To address the neural mediation of the eating-inhibitory effect of circulating glucagon-like peptide-1 (GLP-1), we investigated the effects of 1) intra-fourth ventricular infusion of the GLP-1 receptor antagonist exendin-9 or 2) area postrema lesion on the eating-inhibitory effect of intrameal hepatic portal vein (HPV) GLP-1 infusion in adult male rats. To evaluate the physiological relevance of the observed effect we examined 3) the influence of GLP-1 on flavor acceptance in a 2-bottle conditioned flavor avoidance test, and 4) measured active GLP-1 in the HPV and vena cava (VC) in relation to a meal and in the VC after HPV GLP-1 infusion. Intrameal HPV GLP-1 infusion (1 nmol/kg body weight-5 min) specifically reduced ongoing meal size by almost 40% (P < .05).
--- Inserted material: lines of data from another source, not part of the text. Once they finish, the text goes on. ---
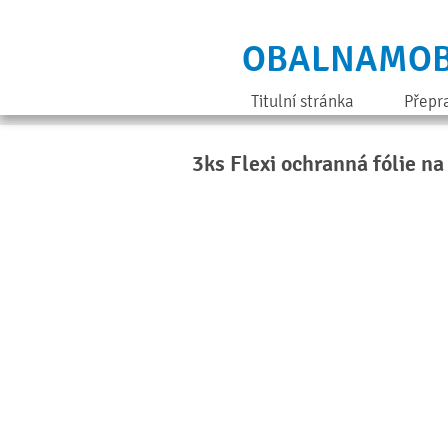
OBALNAMOB
Titulní stránka
Přepr
3ks Flexi ochranná fólie n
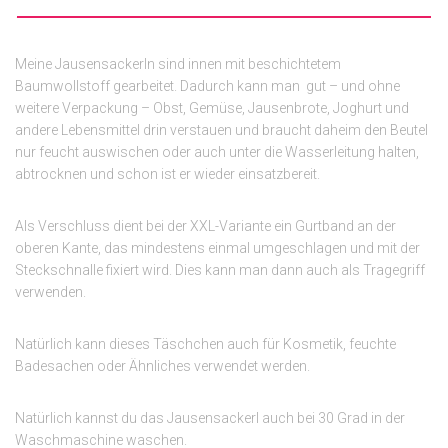
Meine Jausensackerln sind innen mit beschichtetem
Baumwollstoff gearbeitet. Dadurch kann man gut – und ohne
weitere Verpackung – Obst, Gemüse, Jausenbrote, Joghurt und
andere Lebensmittel drin verstauen und braucht daheim den Beutel
nur feucht auswischen oder auch unter die Wasserleitung halten,
abtrocknen und schon ist er wieder einsatzbereit.
Als Verschluss dient bei der XXL-Variante ein Gurtband an der
oberen Kante, das mindestens einmal umgeschlagen und mit der
Steckschnalle fixiert wird. Dies kann man dann auch als Tragegriff
verwenden.
Natürlich kann dieses Täschchen auch für Kosmetik, feuchte
Badesachen oder Ähnliches verwendet werden.
Natürlich kannst du das Jausensackerl auch bei 30 Grad in der
Waschmaschine waschen.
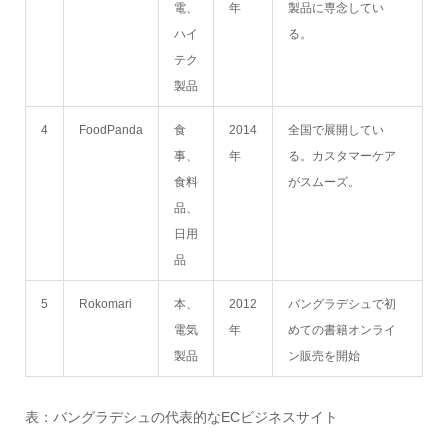
電、
年
製品に専念してい
ハイ
る。
テク
製品
4
FoodPanda
食
2014
全国で展開してい
事、
年
る。カスタマーケア
食料
がスムーズ。
品、
日用
品
5
Rokomari
本、
2012
バングラデシュで初
電気
年
めての書籍オンライ
製品
ン販売を開始
表：バングラデシュの代表的なECビジネスサイト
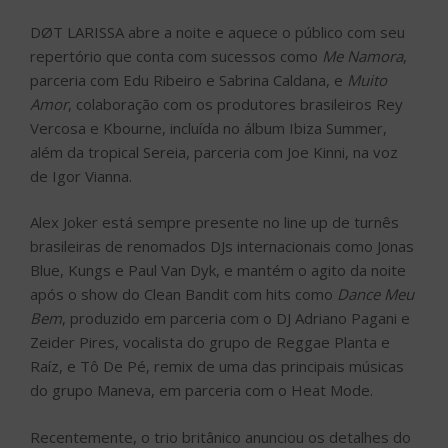
DØT LARISSA abre a noite e aquece o público com seu
repertório que conta com sucessos como
Me Namora
,
parceria com Edu Ribeiro e Sabrina Caldana, e
Muito
Amor
, colaboração com os produtores brasileiros Rey
Vercosa e Kbourne, incluída no álbum Ibiza Summer,
além da tropical Sereia, parceria com Joe Kinni, na voz
de Igor Vianna.
Alex Joker está sempre presente no line up de turnês
brasileiras de renomados DJs internacionais como Jonas
Blue, Kungs e Paul Van Dyk, e mantém o agito da noite
após o show do Clean Bandit com hits como
Dance Meu
Bem
, produzido em parceria com o DJ Adriano Pagani e
Zeider Pires, vocalista do grupo de Reggae Planta e
Raíz, e Tô De Pé, remix de uma das principais músicas
do grupo Maneva, em parceria com o Heat Mode.
Recentemente, o trio britânico anunciou os detalhes do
Intra-fourth ventricular exendin-9 (10 μg/rat) itself did not affect eating, but attenuated (P < .05) the satiating effect of HPV GLP-1. Area postrema lesion also blocked (P < .05) the eating-inhibitory effect of HPV GLP-1. Pairing consumption of flavored saccharin solutions with HPV GLP-1 infusion did not alter flavor acceptance, indicating that HPV GLP-1 can inhibit eating without inducing malaise. A regular chow meal transiently increased (P < .05) HPV, but not VC, plasma active GLP-1 levels, whereas HPV GLP-1 infusion caused a transient supraphysiological increase (P < .01) in VC GLP-1 concentration 3 minutes after infusion onset. The results implicate hindbrain GLP-1 receptors and the area postrema in the eating-inhibitory effect of circulating GLP-1, but question the physiological relevance of the eating-inhibitory effect of iv infused GLP-1 under our conditions.